Among the lines below, take the one holding "M894 994 911 1007 900 1022 882 1009Z", the one holding "<!-- service -->", and all lines between them. Set them down exactly.

[DATA FOR THE TASK Boundary: Start]

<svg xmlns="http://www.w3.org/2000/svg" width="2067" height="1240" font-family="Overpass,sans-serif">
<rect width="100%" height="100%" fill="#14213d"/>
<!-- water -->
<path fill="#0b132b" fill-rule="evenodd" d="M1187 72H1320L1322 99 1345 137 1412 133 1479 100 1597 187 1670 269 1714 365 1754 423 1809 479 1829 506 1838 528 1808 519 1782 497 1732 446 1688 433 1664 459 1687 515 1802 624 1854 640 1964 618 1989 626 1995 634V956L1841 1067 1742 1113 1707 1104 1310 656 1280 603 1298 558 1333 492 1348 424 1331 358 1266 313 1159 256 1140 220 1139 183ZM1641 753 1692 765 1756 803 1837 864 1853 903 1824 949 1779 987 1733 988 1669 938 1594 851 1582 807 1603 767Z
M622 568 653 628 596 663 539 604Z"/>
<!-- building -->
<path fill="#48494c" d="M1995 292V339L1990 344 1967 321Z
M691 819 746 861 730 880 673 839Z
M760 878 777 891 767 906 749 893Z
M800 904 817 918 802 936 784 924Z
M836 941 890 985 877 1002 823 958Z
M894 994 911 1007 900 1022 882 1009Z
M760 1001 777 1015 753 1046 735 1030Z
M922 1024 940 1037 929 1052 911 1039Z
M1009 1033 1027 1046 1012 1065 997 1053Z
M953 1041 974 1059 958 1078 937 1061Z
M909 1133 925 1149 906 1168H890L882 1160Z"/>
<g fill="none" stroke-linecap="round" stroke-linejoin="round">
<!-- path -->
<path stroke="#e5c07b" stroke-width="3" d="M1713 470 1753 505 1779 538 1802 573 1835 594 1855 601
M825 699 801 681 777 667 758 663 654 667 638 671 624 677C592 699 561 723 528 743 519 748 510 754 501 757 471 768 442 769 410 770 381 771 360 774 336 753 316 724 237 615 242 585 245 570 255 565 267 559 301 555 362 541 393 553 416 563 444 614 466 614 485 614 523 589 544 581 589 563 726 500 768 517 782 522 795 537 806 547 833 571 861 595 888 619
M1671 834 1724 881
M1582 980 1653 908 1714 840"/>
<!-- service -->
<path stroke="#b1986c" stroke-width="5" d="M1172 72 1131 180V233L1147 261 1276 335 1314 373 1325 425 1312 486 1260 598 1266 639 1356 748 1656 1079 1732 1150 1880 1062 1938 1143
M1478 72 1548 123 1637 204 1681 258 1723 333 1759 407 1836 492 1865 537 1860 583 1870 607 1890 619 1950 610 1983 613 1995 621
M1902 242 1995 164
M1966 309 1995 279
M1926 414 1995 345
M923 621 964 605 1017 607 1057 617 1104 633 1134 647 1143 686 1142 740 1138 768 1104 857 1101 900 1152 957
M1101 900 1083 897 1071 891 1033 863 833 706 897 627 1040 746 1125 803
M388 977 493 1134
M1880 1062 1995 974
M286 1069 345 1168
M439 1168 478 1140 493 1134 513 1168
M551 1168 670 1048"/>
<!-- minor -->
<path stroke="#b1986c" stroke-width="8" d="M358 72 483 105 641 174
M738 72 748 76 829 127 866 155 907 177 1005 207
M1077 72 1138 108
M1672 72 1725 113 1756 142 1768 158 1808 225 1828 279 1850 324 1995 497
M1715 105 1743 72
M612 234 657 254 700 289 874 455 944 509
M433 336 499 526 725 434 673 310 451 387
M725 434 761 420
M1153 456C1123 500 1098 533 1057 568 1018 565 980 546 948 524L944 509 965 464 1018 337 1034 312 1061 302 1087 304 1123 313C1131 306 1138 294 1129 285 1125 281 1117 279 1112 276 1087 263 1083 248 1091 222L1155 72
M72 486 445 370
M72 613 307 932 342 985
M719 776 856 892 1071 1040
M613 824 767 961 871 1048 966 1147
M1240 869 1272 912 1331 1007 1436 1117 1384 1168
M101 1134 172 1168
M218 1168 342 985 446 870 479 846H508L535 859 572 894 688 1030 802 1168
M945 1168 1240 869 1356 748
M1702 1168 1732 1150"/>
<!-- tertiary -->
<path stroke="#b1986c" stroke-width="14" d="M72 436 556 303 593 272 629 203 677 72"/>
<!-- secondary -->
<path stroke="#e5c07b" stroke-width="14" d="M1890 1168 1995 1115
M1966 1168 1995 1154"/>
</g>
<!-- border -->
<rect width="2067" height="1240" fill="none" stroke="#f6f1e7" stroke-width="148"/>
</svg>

[DATA FOR THE TASK Boundary: End]

● ANSWER TO THIS EXERCISE:
M894 994 911 1007 900 1022 882 1009Z
M760 1001 777 1015 753 1046 735 1030Z
M922 1024 940 1037 929 1052 911 1039Z
M1009 1033 1027 1046 1012 1065 997 1053Z
M953 1041 974 1059 958 1078 937 1061Z
M909 1133 925 1149 906 1168H890L882 1160Z"/>
<g fill="none" stroke-linecap="round" stroke-linejoin="round">
<!-- path -->
<path stroke="#e5c07b" stroke-width="3" d="M1713 470 1753 505 1779 538 1802 573 1835 594 1855 601
M825 699 801 681 777 667 758 663 654 667 638 671 624 677C592 699 561 723 528 743 519 748 510 754 501 757 471 768 442 769 410 770 381 771 360 774 336 753 316 724 237 615 242 585 245 570 255 565 267 559 301 555 362 541 393 553 416 563 444 614 466 614 485 614 523 589 544 581 589 563 726 500 768 517 782 522 795 537 806 547 833 571 861 595 888 619
M1671 834 1724 881
M1582 980 1653 908 1714 840"/>
<!-- service -->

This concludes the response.